I am also trying to make a UDF out of it, if possible.
Bye
We are still on Creo 2 M180. But we will be moving to Creo 4 shortly and Iam working on the evaluation of this version. There are some known bugs that are getting fixed in the coming builds but as a whole 4.0 has much more options and flexible in using.
On the trim question, usually there will be a small gap between 2 weld parts and we follow a .02" gap. So to merge the two surfaces, i need to use the trim option and then merge.
Ok, so you are doing the double upgrading at once. I am curious about the 4th.
Concerning the trims I was refering to my trims in my solution post...with your example I saw that I can avoid making them, and join everything directly with merge->intersect option. Comfy!
Thanks
I wasn't talking about making a round in the assembly, but creating a new part that only contains the solid geometry for the fillet. The full list of steps for this would be:
(1) Create a new part in the assembly.
(2) "Activate" that part, so any features you create are in it, not the assembly.

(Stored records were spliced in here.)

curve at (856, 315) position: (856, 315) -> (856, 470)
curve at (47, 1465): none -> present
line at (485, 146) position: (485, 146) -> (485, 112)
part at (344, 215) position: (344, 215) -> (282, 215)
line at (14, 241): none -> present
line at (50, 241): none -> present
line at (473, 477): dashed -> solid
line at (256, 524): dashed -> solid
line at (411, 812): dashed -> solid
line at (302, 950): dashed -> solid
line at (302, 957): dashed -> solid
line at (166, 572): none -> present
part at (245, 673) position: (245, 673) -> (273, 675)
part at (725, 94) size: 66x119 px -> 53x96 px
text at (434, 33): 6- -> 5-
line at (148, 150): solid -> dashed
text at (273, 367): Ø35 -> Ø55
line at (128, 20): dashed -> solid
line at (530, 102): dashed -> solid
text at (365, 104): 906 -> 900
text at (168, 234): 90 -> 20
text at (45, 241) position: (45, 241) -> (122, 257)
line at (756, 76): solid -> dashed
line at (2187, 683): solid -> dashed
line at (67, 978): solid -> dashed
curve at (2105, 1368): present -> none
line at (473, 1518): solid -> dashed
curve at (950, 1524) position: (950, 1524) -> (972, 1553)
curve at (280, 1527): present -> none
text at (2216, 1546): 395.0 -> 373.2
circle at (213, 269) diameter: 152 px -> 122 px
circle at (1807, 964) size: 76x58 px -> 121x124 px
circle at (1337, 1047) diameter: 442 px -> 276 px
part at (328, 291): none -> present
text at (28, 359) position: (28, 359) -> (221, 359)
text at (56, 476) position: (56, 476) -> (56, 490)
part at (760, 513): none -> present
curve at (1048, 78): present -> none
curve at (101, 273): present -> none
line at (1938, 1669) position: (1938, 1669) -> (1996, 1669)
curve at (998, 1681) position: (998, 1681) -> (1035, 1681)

(3) Using the tubes you already have in the assembly, make two features that are solid cylinders along those tubes, intersecting each other as in the assembly.
(4) Add the round to the intersection of the two cylinders.
(5) Make two features identical to the original two, but use these to cut away the cylindrical bodies.
The result is the fillet as an isolated model. Assign it the correct material properties, etc. Hopefully this is what you were looking for, originally.
Hi Ken,
Yes I knew you didn't mention the round in the assembly, i was just reporting that as my initial "ideal" solution.
Anyway many thanks, that can be a possible solution too!
Bye
Hi pkloninger-2,
thanks for your message, could be interesting for someone. However, I was more searching for a way to draft the geometry of the weld, than the criteria/formulas for the calculations to perform.
How did you draft the welds?is it an assembly or a part?